Since 1911, numerous studies, plans, and proposals have flooded the imaginations of city officials and planners at-large. In 1969–70, eager studio of Texas A&M students explored opportunities of what Dallas’ Trinity River Corridor could become. Titled Designs for Dallas, the proposal suggested an artificial lake to the east of downtown with alterations to the levees, improvements for local neighborhoods, and initial conceptions for the DART System, The Katy Trail, and the Downtown Parks, to name a few of Dallas’ long-term achievements. The Connected City Design Challenge is only the latest of such extended fantasies, inviting the likes of OMA/AMO, Stoss + SHoP Architects, and Ricardo Bofill: Taller de Architectura to speculate about the possible future of an urbanized Trinity River.

When Shohei Shigumatsu, partner and director at OMA/AMO, lectured at the kickoff event last July, it was clear that anything ordinary was out of the question. Known for its expertise in architecture, urbanism, and cultural analysis, the team detailed a thoughtful transformation by way of understanding the existing context. From water ecology, residential and retail development, to traffic and speed studies, OMA/AMO (teamed with Mia Lehrer & Associates) investigates ways to cultivate the original route of the Trinity River as a catalyst for urban connections.

 

   

The proposal invites new life and vigor to the banks of the Trinity by placing programmatic islands throughout the landscape. Most successful is the cultural expansion of Dealey Plaza, where a new gateway and water feature completes the plaza as a place ‘for Dallas’ as opposed to a place about it.

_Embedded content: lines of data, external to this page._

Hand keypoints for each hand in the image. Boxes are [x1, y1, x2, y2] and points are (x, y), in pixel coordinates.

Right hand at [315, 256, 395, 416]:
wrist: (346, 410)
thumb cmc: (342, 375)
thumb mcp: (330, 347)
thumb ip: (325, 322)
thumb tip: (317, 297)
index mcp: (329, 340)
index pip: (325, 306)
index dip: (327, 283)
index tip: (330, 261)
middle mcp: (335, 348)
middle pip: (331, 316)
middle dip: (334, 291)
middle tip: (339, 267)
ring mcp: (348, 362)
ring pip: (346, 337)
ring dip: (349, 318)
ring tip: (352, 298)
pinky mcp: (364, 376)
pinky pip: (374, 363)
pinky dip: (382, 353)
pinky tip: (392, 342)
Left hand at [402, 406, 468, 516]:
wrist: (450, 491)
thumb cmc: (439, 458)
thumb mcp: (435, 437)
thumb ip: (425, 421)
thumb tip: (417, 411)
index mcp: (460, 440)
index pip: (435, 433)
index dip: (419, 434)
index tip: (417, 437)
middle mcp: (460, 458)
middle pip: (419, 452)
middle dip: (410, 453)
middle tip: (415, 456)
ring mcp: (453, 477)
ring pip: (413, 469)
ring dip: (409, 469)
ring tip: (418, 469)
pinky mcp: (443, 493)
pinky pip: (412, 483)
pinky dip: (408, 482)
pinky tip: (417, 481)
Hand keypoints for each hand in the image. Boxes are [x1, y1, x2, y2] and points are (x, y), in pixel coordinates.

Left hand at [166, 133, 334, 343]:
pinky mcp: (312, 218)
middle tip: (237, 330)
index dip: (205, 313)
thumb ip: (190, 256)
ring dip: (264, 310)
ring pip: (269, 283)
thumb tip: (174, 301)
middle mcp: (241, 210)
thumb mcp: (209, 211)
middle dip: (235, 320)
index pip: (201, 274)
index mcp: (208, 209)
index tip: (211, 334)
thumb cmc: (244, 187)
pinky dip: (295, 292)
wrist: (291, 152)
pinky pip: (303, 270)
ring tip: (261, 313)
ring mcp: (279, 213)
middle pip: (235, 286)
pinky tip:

Although much of the proposal feels generic and formal, it allows us to image a place that marries Dallas’ only natural water feature with urban living.

More extreme is the design by Ricardo Bofill: Taller de Architectura. Here, foreign objects and fantastical skyscrapers are developed densely enough to imagine two new downtown cores. However, Bofill’s team proposes a rather simple solution that reclaims the eastern portion of the basin for public sports fields and gardens; potentially a short-term proposal. Such a vision for lightly manicuring the existing open space for the public’s use and recreation is a smart beginning in achieving the goals of this competition.

 

   

The Stoss + SHoP Architects collaboration approaches the site through landscape, offering an alternative to typical building development. Introducing an interlocking grip from the ecological extremes, it brings a “hyper landscape” in rhythm and harmony with an existing infrastructure and proposed “hyper density.” Rather than demolition or construction, The Stoss + SHoP team uses a forest for shade, shelter, and noise mitigation buffer zones. Likewise, small pockets of residential, retail, and business protrude into the Trinity River Basin, all linked by various forms of transportation, creating a flexible linear district.

For a city that consistently looks for bigger and better ideas, the city of Dallas definitely got what it was looking for, and there is now much to discuss. By way of the Connected City competition, a motivational discourse has been employed among our citizens and design culture. But for these ideas to be fully realized, Dallas’ inhabitants must perform a critical self-evaluation to understand our own city’s needs, wants, and the purpose of each. What about new downtowns or artificial islands are necessary and what are excessive? How could a recreational sports park along the trinity serve the greater good of the community? Only after framing such questions can designers, citizens, planners, and officials in Dallas responsibly propel our great city into the 21st century.